Certo, Coppedè passò anche in questo caso il segno. Si fosse fermato un attimo prima l’architetto e se la fontana si fosse trovata nella Roma antica, sarebbe stata un’opera del Bernini che però non si sarebbe spinto così in là.
Fontana delle Rane al Quartiere Coppedè
Come la piazza, anche la Fontana delle Rane è rotonda, ma solo per la prima vasca, quella più in basso. Poi, di livelli d’acqua ce ne sono ben altri quattro, tutti di forme diverse.
Guardiamoli un attimo. All’interno della vasca bassa, è posta una base quadrilobata perché quattro sono le grandi conchiglie che vedremo tra un attimo. La base quadrilobata non è piena ma, a sua volta, dispone di una serie di piccole vasche per la raccolta delle acque che scendano dai livelli superiori.
Su questa base sono posizionate otto cariatidi che, due a due, reggono quattro grandi conchiglie. Ognuna di esse è, in se, una fontana e, infatti dispone di una sua rana dalla quale zampilla l’acqua che la riempie. Le cariatidi anche loro ciascuna un proprio zampillo.
Alle spalle della quattro conchiglie (al medesimo livello) si trova una vasca interna al corpo della fontana. Al centro di questa è posta la base su cui si innalza la grande coppa circolare che rappresenta l’ultimo livello d’acqua.
La coppa ha al suo centro uno zampillo ma tutto intorno, lungo il suo bordo, sono disposte otto rane dalle quali zampilla acqua verso il centro della coppa e che danno il nome alla fontana stessa.
Diciamolo, è un delle più belle fontane di Roma. E Roma, al mondo, anche in quanto a fontane, non teme rivali.
Luigi Gino Coppedè: breve biografia
Nato nel 1866 a Firenze, dal padre Mariano imparò l’arte dell’intaglio e dell’ebanisteria. Si diplomò poi in disegno architettonico all’Accademia di Belle Arti di Firenze.
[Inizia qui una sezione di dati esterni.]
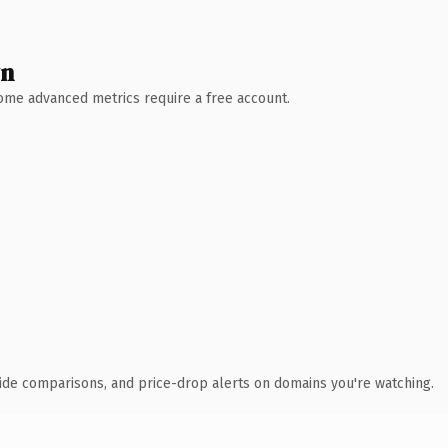
wn
 Some advanced metrics require a free account.
ide comparisons, and price-drop alerts on domains you're watching.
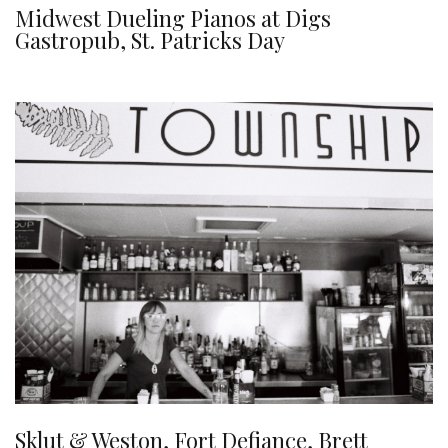
Midwest Dueling Pianos at Digs
Gastropub, St. Patricks Day
Sklut & Weston, Fort Defiance, Brett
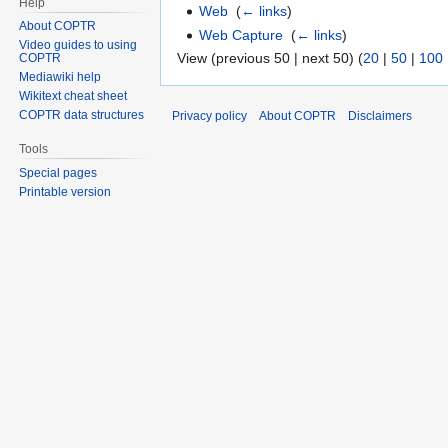
Help
Web
‎
(
← links
)
About COPTR
Web Capture
‎
(
← links
)
Video guides to using
View (previous 50 | next 50) (
20
|
50
|
100
COPTR
Mediawiki help
Wikitext cheat sheet
COPTR data structures
Privacy policy
About COPTR
Disclaimers
Tools
Special pages
Printable version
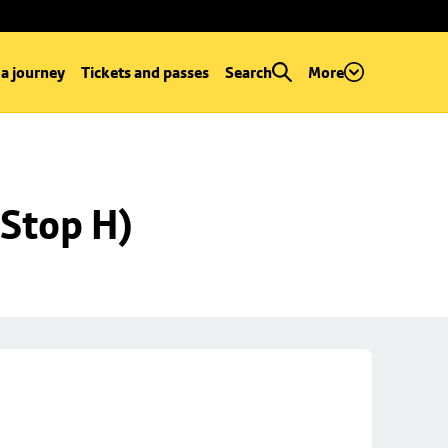
 a journey
Tickets and passes
Search
More
Stop H)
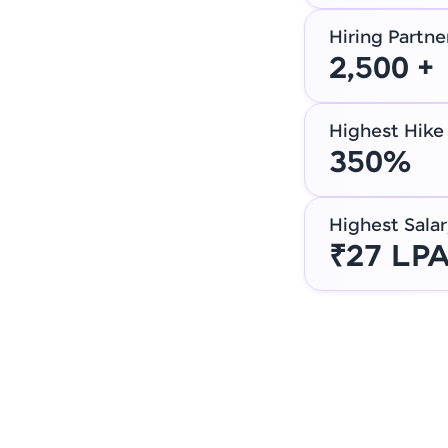
Hiring Partne
2,500 +
Highest Hike
350%
Highest Salar
₹27 LP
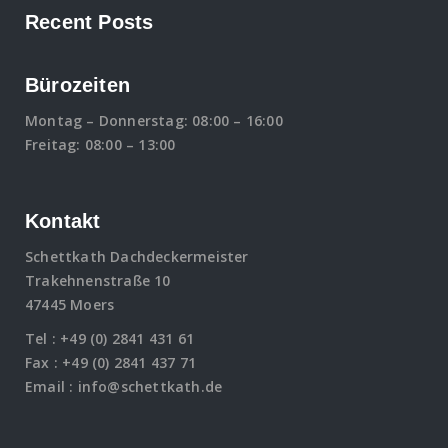
Recent Posts
Bürozeiten
Montag – Donnerstag: 08:00 – 16:00
Freitag: 08:00 – 13:00
Kontakt
Schettkath Dachdeckermeister
Trakehnenstraße 10
47445 Moers
Tel :
+49 (0) 2841 431 61
Fax : +49 (0) 2841 437 71
Email :
info@schettkath.de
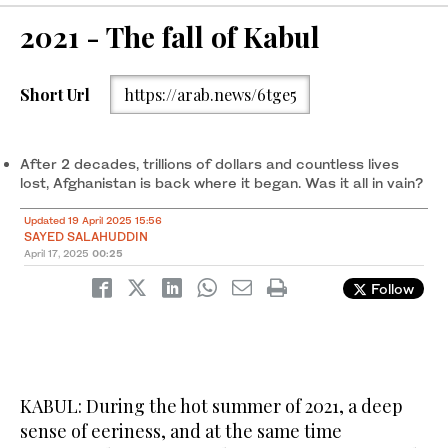
2021 - The fall of Kabul
Short Url
https://arab.news/6tge5
After 2 decades, trillions of dollars and countless lives
lost, Afghanistan is back where it began. Was it all in vain?
Updated 19 April 2025 15:56
SAYED SALAHUDDIN
April 17, 2025
00:25
Follow
KABUL: During the hot summer of 2021, a deep
sense of eeriness, and at the same time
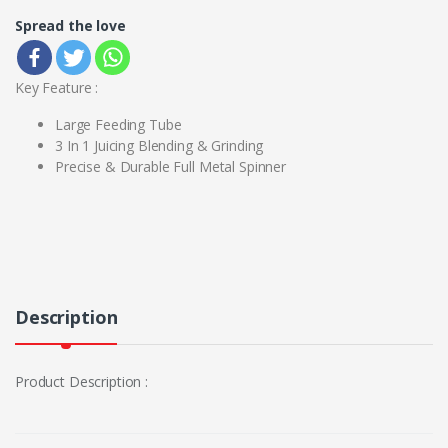
Spread the love
Key Feature :
Large Feeding Tube
3 In 1 Juicing Blending & Grinding
Precise & Durable Full Metal Spinner
Description
Product Description :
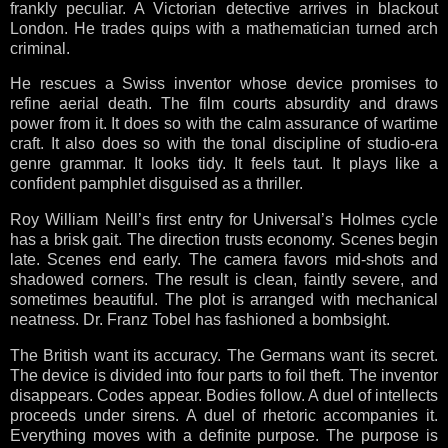
frankly peculiar. A Victorian detective arrives in blackout
London. He trades quips with a mathematician turned arch
criminal.
He rescues a Swiss inventor whose device promises to
refine aerial death. The film courts absurdity and draws
power from it. It does so with the calm assurance of wartime
craft. It also does so with the tonal discipline of studio-era
genre grammar. It looks tidy. It feels taut. It plays like a
confident pamphlet disguised as a thriller.
Roy William Neill’s first entry for Universal’s Holmes cycle
has a brisk gait. The direction trusts economy. Scenes begin
late. Scenes end early. The camera favors mid-shots and
shadowed corners. The result is clean, faintly severe, and
sometimes beautiful. The plot is arranged with mechanical
neatness. Dr. Franz Tobel has fashioned a bombsight.
The British want its accuracy. The Germans want its secret.
The device is divided into four parts to foil theft. The inventor
disappears. Codes appear. Bodies follow. A duel of intellects
proceeds under sirens. A duel of rhetoric accompanies it.
Everything moves with a definite purpose. The purpose is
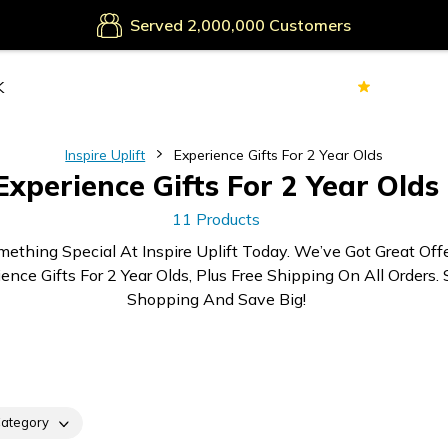
Served
Customers
Secure Payments
70k+
Ver
Served
Customers
Inspire Uplift
Experience Gifts For 2 Year Olds
Experience Gifts For 2 Year Olds
11 Products
mething Special At Inspire Uplift Today. We’ve Got Great Off
ence Gifts For 2 Year Olds, Plus Free Shipping On All Orders. 
Shopping And Save Big!
ategory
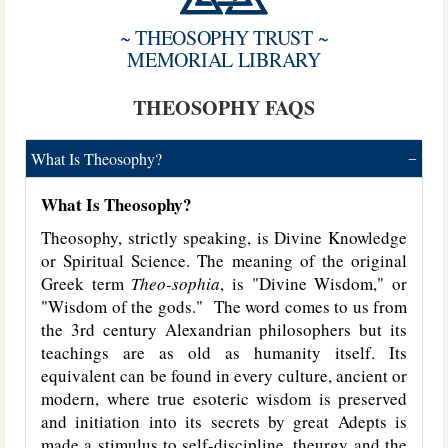
~ THEOSOPHY TRUST ~
MEMORIAL LIBRARY
THEOSOPHY FAQS
What Is Theosophy?
What Is Theosophy?
Theosophy, strictly speaking, is Divine Knowledge
or Spiritual Science. The meaning of the original
Greek term
Theo-sophia
, is "Divine Wisdom," or
"Wisdom of the gods." The word comes to us from
the 3rd century Alexandrian philosophers but its
teachings are as old as humanity itself. Its
equivalent can be found in every culture, ancient or
modern, where true esoteric wisdom is preserved
and initiation into its secrets by great Adepts is
made a stimulus to self-discipline, theurgy and the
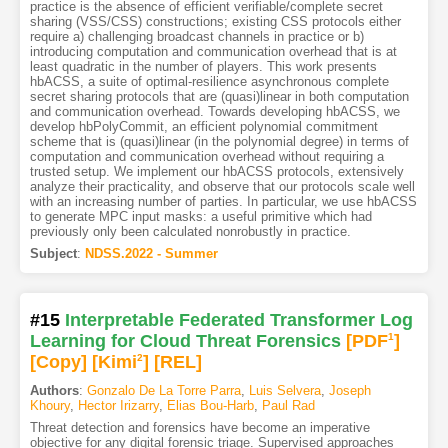
practice is the absence of efficient verifiable/complete secret
sharing (VSS/CSS) constructions; existing CSS protocols either
require a) challenging broadcast channels in practice or b)
introducing computation and communication overhead that is at
least quadratic in the number of players. This work presents
hbACSS, a suite of optimal-resilience asynchronous complete
secret sharing protocols that are (quasi)linear in both computation
and communication overhead. Towards developing hbACSS, we
develop hbPolyCommit, an efficient polynomial commitment
scheme that is (quasi)linear (in the polynomial degree) in terms of
computation and communication overhead without requiring a
trusted setup. We implement our hbACSS protocols, extensively
analyze their practicality, and observe that our protocols scale well
with an increasing number of parties. In particular, we use hbACSS
to generate MPC input masks: a useful primitive which had
previously only been calculated nonrobustly in practice.
Subject
:
NDSS.2022 - Summer
#15
Interpretable Federated Transformer Log
Learning for Cloud Threat Forensics
[PDF
1
]
[Copy]
[Kimi
2
]
[REL]
Authors
:
Gonzalo De La Torre Parra
,
Luis Selvera
,
Joseph
Khoury
,
Hector Irizarry
,
Elias Bou-Harb
,
Paul Rad
Threat detection and forensics have become an imperative
objective for any digital forensic triage. Supervised approaches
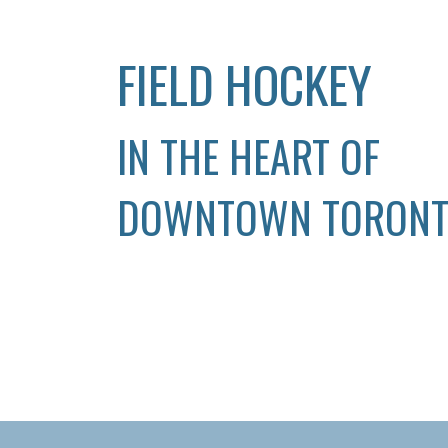
FIELD HOCKEY
IN THE HEART OF
DOWNTOWN TORON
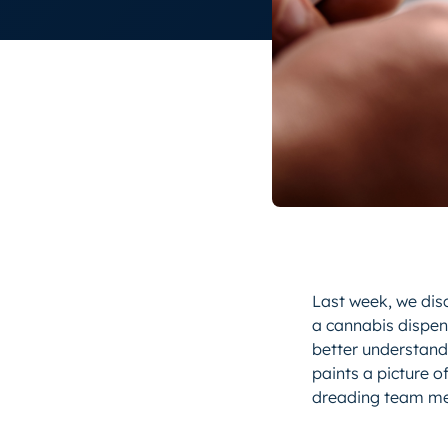
Last week, we dis
a cannabis dispens
better understand
paints a picture 
dreading team mee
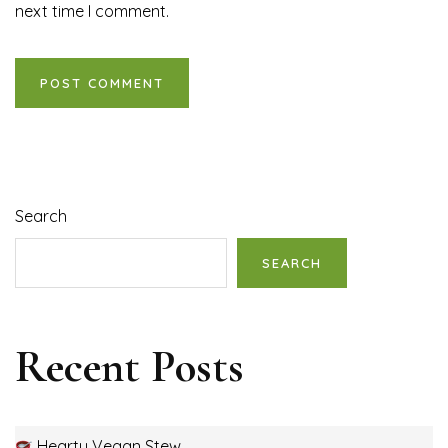
next time I comment.
Search
SEARCH
Recent Posts
Hearty Vegan Stew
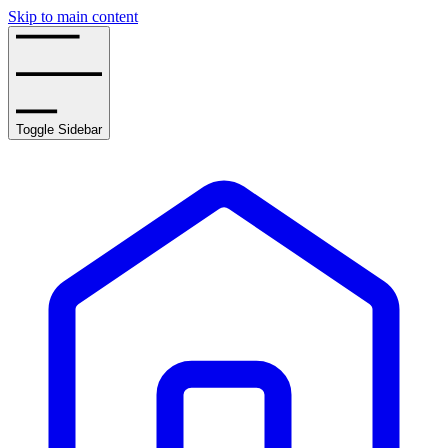
Skip to main content
Toggle Sidebar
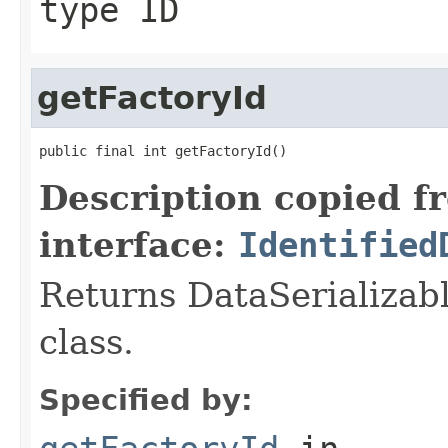
type ID
getFactoryId
public final int getFactoryId()
Description copied f
interface:
Identified
Returns DataSerializabl
class.
Specified by:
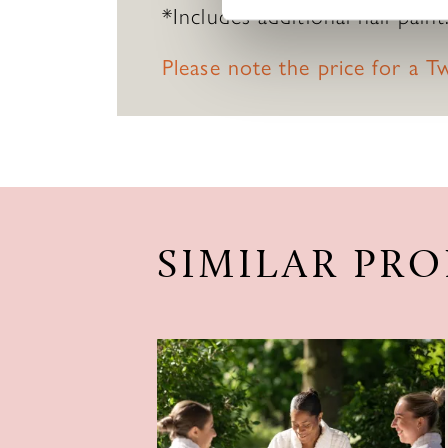
*Includes additional nail paint
Please note the price for a 
SIMILAR PR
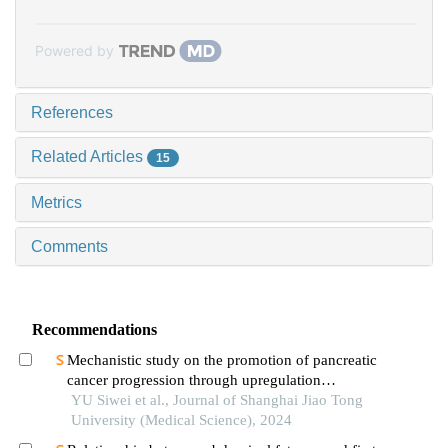
Powered by
References
Related Articles
15
Metrics
Comments
Recommendations
Mechanistic study on the promotion of pancreatic
cancer progression through upregulation
ofznf143by dysregulated fatty acid metabolism
YU Siwei et al., Journal of Shanghai Jiao Tong
University (Medical Science), 2024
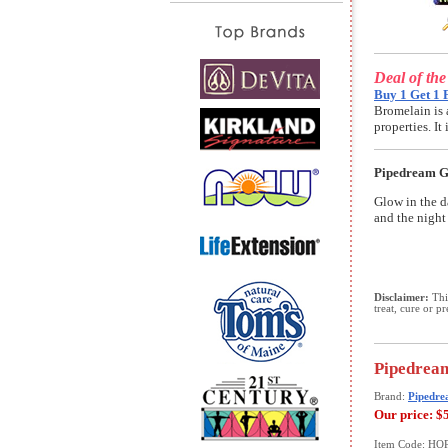
Deal of th
Buy 1 Get 1 
Bromelain is 
properties. I
Pipedream Gl
Glow in the d
and the night 
Disclaimer:
This
treat, cure or p
Pipedream
Brand:
Pipedre
Our price:
$
Item Code: HO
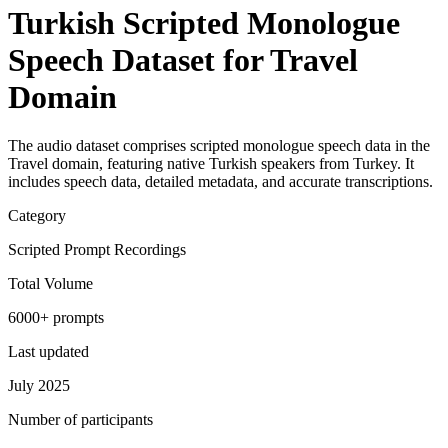
Turkish Scripted Monologue
Speech Dataset for Travel
Domain
The audio dataset comprises scripted monologue speech data in the
Travel domain, featuring native Turkish speakers from Turkey. It
includes speech data, detailed metadata, and accurate transcriptions.
Category
Scripted Prompt Recordings
Total Volume
6000+ prompts
Last updated
July 2025
Number of participants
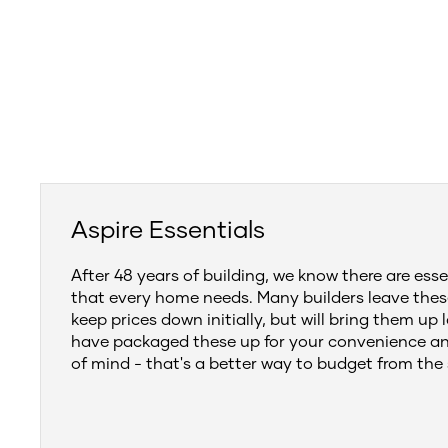
Aspire Essentials
After 48 years of building, we know there are esse
that every home needs. Many builders leave thes
keep prices down initially, but will bring them up 
have packaged these up for your convenience a
of mind - that's a better way to budget from the 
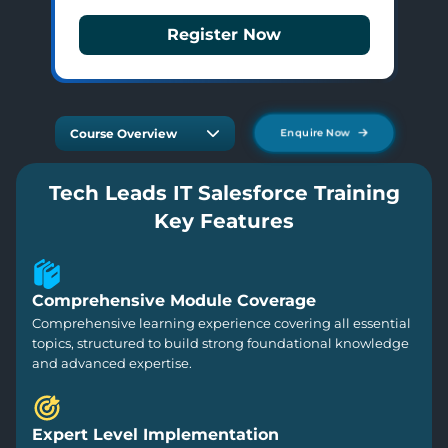
Register Now
Course Overview
Enquire Now
Tech Leads IT Salesforce Training
Key Features
Comprehensive Module Coverage
Comprehensive learning experience covering all essential
topics, structured to build strong foundational knowledge
and advanced expertise.
Expert Level Implementation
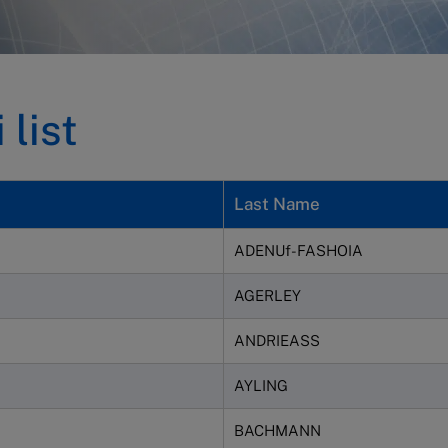
list
Last Name
ADENUf-FASHOIA
AGERLEY
ANDRIEASS
AYLING
BACHMANN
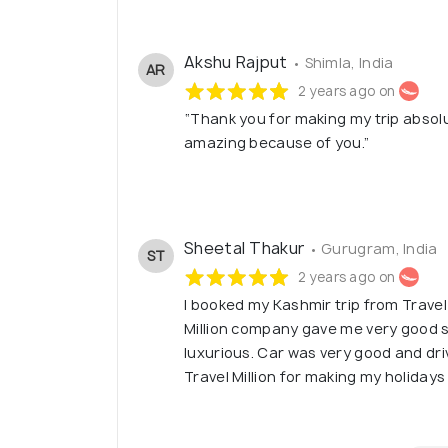
Akshu Rajput
• Shimla, India
AR
2 years ago on
“Thank you for making my trip absolu
amazing because of you.”
Sheetal Thakur
• Gurugram, India
ST
2 years ago on
I booked my Kashmir trip from Travel
Million company gave me very good s
luxurious. Car was very good and dri
Travel Million for making my holidays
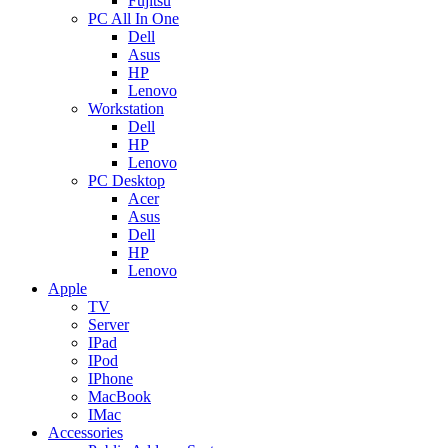
Fujitsu
PC All In One
Dell
Asus
HP
Lenovo
Workstation
Dell
HP
Lenovo
PC Desktop
Acer
Asus
Dell
HP
Lenovo
Apple
TV
Server
IPad
IPod
IPhone
MacBook
IMac
Accessories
Ancora poco noto, Evan Mackenzie, fiorentino trasferitosi a Genova, lo chiama in questa città per progettargli un castello (…si, un castello) che viene realizzato tra il 1893 e il 1905. Si trattava, a dire il vero, di un pallino di famiglia.
Infatti, tra il 1910 ed il 1915 suo fratello Adolfo realizzerà a Milano il Castello Cova. I due poi, nel 1921, progettarono il castello Villa La Gaeta sul Lago di Como. Nel 1924 progetta a Siviglia il castello del Marchese de la Motilla.
A Genova, i fratelli Coppedè lavorarono parecchio. Fu così che nacque la collaborazione con i Cerruti che avrebbe portato poi al Quartiere Coppedè. Il suo creatore non fece però in tempo a completarne la costruzione. Mori infatti a Roma il 20 settembre del 1927.